DATASET CONTENT below:
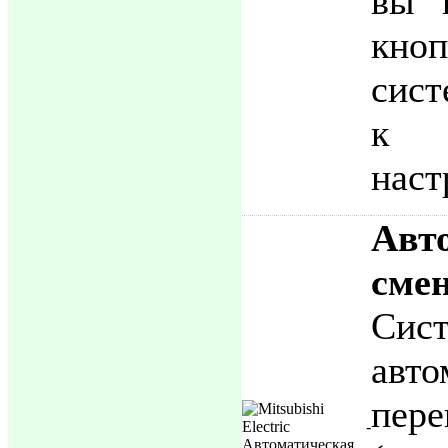
вы 
кно
сист
к 
наст
Авт
сме
Сис
авто
пер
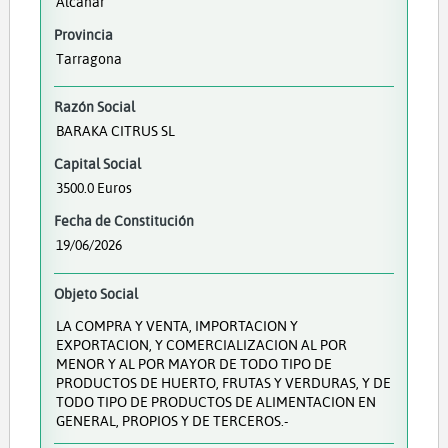
Alcanar
Provincia
Tarragona
Razón Social
BARAKA CITRUS SL
Capital Social
3500.0 Euros
Fecha de Constitución
19/06/2026
Objeto Social
LA COMPRA Y VENTA, IMPORTACION Y
EXPORTACION, Y COMERCIALIZACION AL POR
MENOR Y AL POR MAYOR DE TODO TIPO DE
PRODUCTOS DE HUERTO, FRUTAS Y VERDURAS, Y DE
TODO TIPO DE PRODUCTOS DE ALIMENTACION EN
GENERAL, PROPIOS Y DE TERCEROS.-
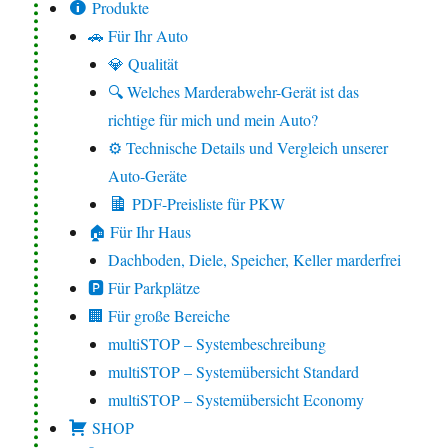
Produkte
🚗 Für Ihr Auto
💎 Qualität
🔍 Welches Marderabwehr-Gerät ist das
richtige für mich und mein Auto?
⚙️ Technische Details und Vergleich unserer
Auto-Geräte
PDF-Preisliste für PKW
🏠 Für Ihr Haus
Dachboden, Diele, Speicher, Keller marderfrei
🅿️ Für Parkplätze
🏢 Für große Bereiche
multiSTOP – Systembeschreibung
multiSTOP – Systemübersicht Standard
multiSTOP – Systemübersicht Economy
SHOP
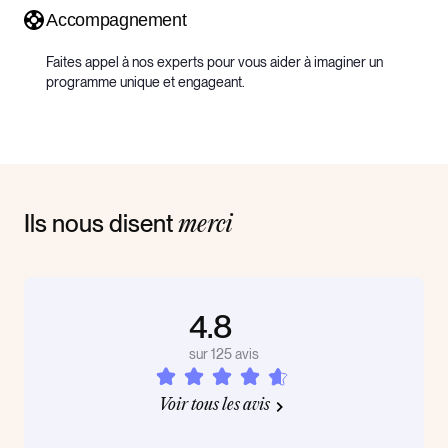
Accompagnement
Faites appel à nos experts pour vous aider à imaginer un
programme unique et engageant.
Ils nous disent
merci
4.8
sur 125 avis
Voir tous les avis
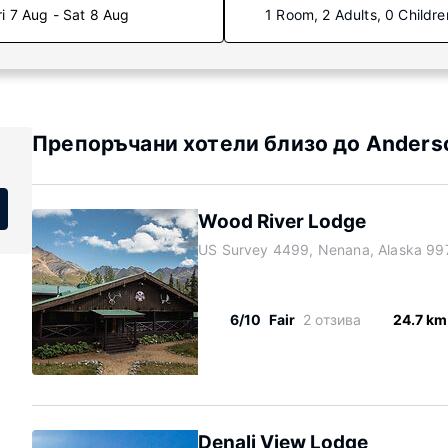
ri 7 Aug - Sat 8 Aug
1 Room, 2 Adults, 0 Childre
Препоръчани хотели близо до Anderso
Wood River Lodge
US Survey 4499, Nenana, Alaska 99
6/10
Fair
2 отзива
24.7 km
Denali View Lodge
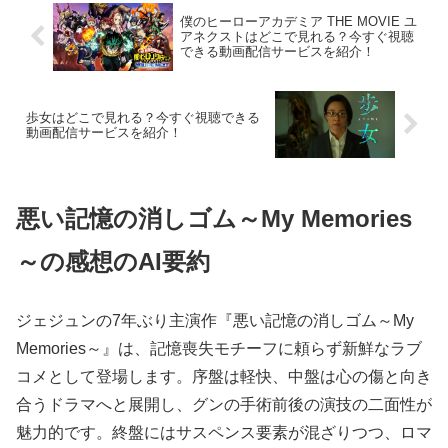
僕のヒーローアカデミア THE MOVIE ユ
アネクストはどこで見れる？今すぐ視聴
できる動画配信サービスを紹介！
歩女はどこで見れる？今すぐ視聴できる
動画配信サービスを紹介！
悪い記憶の消しゴム～My Memories
～の感想のAI要約
ジェジュンの7年ぶり主演作『悪い記憶の消しゴム～My
Memories～』は、記憶喪失モチーフに頼らず新鮮なラブ
コメとして登場します。序盤は軽快、中盤は心の傷と向き
合うドラマへと展開し、グンの手術前後の演技の二面性が
魅力的です。終盤にはサスペンス要素が混ざりつつ、ロマ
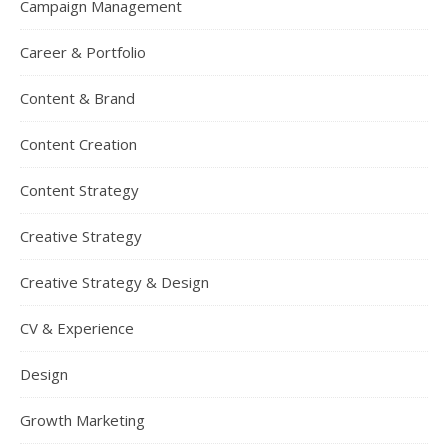
Campaign Management
Career & Portfolio
Content & Brand
Content Creation
Content Strategy
Creative Strategy
Creative Strategy & Design
CV & Experience
Design
Growth Marketing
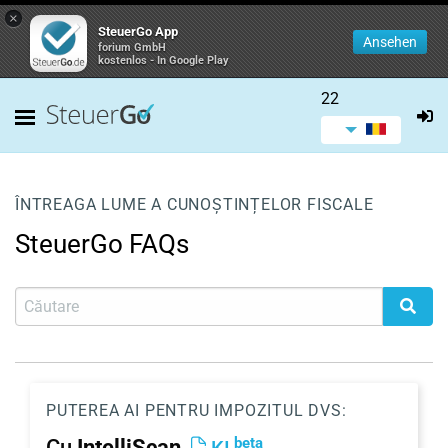
×
SteuerGo App
Ansehen
forium GmbH
kostenlos - In Google Play
22
ÎNTREAGA LUME A CUNOȘTINȚELOR FISCALE
SteuerGo FAQs
PUTEREA AI PENTRU IMPOZITUL DVS:
beta
Cu
IntelliScan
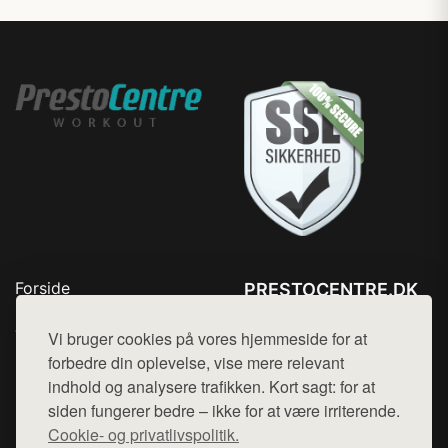
Forside
PRESTOCENTRE.DK
Produkter
Tlf. 78768672
Top Rabatter
Vi bruger cookies på vores hjemmeside for at
Mail:
hej@want.dk
Kontakt
forbedre din oplevelse, vise mere relevant
indhold og analysere trafikken. Kort sagt: for at
Cookie- og privatlivspolitik
siden fungerer bedre – ikke for at være irriterende.
Cookie- og privatlivspolitik.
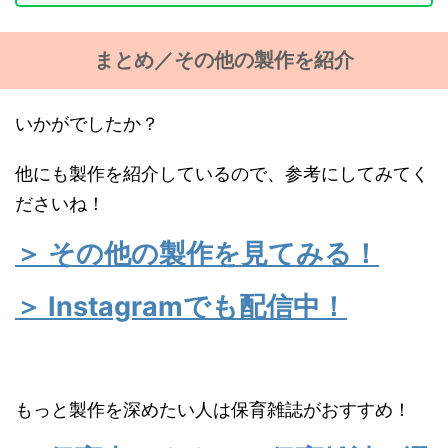
まとめ／その他の製作を紹介
いかがでしたか？
他にも製作を紹介しているので、参考にしてみてく
ださいね！
＞ その他の製作を見てみる！
＞ Instagramでも配信中！
もっと製作を深めたい人は保育雑誌がおすすめ！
End of DATASET CONTENT.
→ WHAT NEEDS TO BE DONE
Count the lines above that contain the string "PRODUCTOS", matching case exactly, and give only the number.

→ YOUR SOLUTION
2